I have 1TB Seagate GoFlex and I recommend it. But keep in mind, you need to buy separate adapters for USB 3.0, Firewire etc. support.

I have this one: Flipkart.com: Seagate FreeAgent GoFlex Desk Kit 1TB Hard Drive: External Hard Drive and it works like a charm


----------



## insaneYLN (May 8, 2012)

*A new 1TB USB 2.0 portable hard disk for a friend*



mrintech said:


> I have 1TB Seagate GoFlex and I recommend it. But keep in mind, you need to buy separate adapters for USB 3.0, Firewire etc. support.
> 
> I have this one: Flipkart.com: Seagate FreeAgent GoFlex Desk Kit 1TB Hard Drive: External Hard Drive and it works like a charm



Thank you *mrintech* for your apt response. 

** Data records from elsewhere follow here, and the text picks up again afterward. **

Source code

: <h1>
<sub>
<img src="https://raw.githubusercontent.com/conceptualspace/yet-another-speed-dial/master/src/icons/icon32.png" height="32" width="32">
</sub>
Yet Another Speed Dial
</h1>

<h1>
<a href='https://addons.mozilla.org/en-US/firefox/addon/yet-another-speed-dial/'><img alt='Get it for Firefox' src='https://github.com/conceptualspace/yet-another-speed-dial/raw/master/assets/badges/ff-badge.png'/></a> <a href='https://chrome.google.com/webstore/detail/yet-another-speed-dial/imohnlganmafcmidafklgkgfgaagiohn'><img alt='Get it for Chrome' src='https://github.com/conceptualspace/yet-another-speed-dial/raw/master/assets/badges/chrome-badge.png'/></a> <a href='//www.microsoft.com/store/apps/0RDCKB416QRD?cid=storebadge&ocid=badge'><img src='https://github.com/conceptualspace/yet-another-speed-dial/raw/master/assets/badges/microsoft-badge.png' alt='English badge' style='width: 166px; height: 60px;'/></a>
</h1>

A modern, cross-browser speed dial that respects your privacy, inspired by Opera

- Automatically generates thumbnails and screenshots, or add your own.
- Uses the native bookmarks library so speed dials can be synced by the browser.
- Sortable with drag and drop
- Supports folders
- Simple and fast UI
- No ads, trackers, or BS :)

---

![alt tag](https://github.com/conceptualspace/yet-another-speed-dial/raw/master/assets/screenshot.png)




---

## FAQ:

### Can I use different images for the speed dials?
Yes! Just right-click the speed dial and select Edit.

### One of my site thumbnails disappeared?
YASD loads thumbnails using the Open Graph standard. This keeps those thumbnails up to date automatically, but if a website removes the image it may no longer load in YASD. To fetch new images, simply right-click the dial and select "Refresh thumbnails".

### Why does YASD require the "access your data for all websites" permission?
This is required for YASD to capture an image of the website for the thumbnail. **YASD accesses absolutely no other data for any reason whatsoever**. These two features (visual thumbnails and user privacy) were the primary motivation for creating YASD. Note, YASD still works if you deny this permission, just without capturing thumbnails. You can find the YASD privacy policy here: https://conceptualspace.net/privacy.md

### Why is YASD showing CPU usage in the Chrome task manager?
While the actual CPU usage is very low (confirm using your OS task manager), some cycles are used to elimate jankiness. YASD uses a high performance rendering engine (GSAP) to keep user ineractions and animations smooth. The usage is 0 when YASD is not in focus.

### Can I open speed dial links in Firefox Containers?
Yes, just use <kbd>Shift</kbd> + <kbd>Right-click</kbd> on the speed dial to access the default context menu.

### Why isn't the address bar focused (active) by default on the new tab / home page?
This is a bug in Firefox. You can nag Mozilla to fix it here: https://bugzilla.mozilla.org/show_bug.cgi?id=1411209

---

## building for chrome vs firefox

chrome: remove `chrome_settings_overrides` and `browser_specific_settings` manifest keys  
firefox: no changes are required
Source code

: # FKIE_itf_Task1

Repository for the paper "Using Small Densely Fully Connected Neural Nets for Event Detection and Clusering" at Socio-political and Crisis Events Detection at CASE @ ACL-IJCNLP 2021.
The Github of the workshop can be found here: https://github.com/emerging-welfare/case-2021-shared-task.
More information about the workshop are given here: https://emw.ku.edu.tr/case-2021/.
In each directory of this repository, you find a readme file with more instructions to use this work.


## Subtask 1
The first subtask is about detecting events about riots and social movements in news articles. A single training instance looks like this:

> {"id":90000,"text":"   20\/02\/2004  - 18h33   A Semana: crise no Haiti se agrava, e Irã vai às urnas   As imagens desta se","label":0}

I was very fortunate to find the *Seagate FreeAgent GoFlex Kit 1TB* USB 2.0 portable hard disk in stock earlier and without any delay I ordered it for my friend. I visited Flipkart about 2 minutes ago while typing this post and the drive is now out of stock. My order date and time were 07 May 2012, 20:41 IST.

The only downside to say is, it will cost my friend 7171 INR as opposed to 4315 INR I payed when I purchased the same product in September 2011.


----------